- **Task goal**: Exactly as written, restate the material below from its first line through the line containing "preferred at most golf courses.", and stop there.

- **Data records**:
|---|
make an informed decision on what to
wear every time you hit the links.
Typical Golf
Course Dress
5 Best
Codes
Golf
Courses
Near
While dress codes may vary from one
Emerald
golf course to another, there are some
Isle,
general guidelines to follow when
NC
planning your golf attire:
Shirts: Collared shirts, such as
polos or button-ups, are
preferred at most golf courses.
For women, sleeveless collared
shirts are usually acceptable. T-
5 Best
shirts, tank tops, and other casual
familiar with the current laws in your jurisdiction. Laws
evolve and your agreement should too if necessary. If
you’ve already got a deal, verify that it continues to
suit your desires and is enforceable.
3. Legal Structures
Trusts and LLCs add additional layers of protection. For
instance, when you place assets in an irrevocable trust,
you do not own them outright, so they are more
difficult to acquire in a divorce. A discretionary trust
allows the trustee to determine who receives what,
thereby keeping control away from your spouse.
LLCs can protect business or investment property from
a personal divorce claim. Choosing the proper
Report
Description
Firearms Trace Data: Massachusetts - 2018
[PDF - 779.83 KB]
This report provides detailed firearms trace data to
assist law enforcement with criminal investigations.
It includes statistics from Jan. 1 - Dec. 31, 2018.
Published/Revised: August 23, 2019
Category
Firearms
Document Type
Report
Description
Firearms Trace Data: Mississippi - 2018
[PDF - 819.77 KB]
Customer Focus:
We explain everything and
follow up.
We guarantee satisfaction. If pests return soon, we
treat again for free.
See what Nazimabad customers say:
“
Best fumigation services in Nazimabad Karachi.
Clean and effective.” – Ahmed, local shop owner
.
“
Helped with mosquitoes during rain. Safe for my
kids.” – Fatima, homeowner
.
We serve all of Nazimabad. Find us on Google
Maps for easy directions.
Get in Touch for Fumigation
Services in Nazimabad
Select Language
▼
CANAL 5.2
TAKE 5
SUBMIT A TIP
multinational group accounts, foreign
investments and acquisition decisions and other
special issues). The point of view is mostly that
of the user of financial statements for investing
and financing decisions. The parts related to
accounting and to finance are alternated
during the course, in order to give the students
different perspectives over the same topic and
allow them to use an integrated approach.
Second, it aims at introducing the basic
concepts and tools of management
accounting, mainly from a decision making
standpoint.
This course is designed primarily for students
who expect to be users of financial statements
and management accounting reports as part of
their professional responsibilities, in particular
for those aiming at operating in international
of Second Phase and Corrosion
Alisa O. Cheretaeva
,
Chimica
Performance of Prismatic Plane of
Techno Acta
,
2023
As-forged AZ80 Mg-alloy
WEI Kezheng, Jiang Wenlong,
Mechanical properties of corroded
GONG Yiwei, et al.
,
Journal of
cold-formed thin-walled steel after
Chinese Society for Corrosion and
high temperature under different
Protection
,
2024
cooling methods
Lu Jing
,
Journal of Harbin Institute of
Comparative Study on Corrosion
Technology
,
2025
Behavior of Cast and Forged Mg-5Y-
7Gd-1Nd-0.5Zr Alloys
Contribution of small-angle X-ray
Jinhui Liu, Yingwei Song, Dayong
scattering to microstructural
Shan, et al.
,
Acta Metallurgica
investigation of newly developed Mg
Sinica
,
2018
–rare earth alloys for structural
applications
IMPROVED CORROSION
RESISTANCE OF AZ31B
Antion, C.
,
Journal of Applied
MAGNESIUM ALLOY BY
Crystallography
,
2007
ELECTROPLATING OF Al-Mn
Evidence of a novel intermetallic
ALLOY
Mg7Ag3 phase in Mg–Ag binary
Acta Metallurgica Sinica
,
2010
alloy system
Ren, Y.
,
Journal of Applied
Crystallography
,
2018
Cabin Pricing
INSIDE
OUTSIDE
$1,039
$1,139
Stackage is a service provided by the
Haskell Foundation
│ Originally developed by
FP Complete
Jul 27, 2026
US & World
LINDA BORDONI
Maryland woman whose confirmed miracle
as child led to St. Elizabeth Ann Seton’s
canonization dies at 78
|---|
- **Answer space**:
make an informed decision on what to
wear every time you hit the links.
Typical Golf
Course Dress
5 Best
Codes
Golf
Courses
Near
While dress codes may vary from one
Emerald
golf course to another, there are some
Isle,
general guidelines to follow when
NC
planning your golf attire:
Shirts: Collared shirts, such as
polos or button-ups, are
preferred at most golf courses.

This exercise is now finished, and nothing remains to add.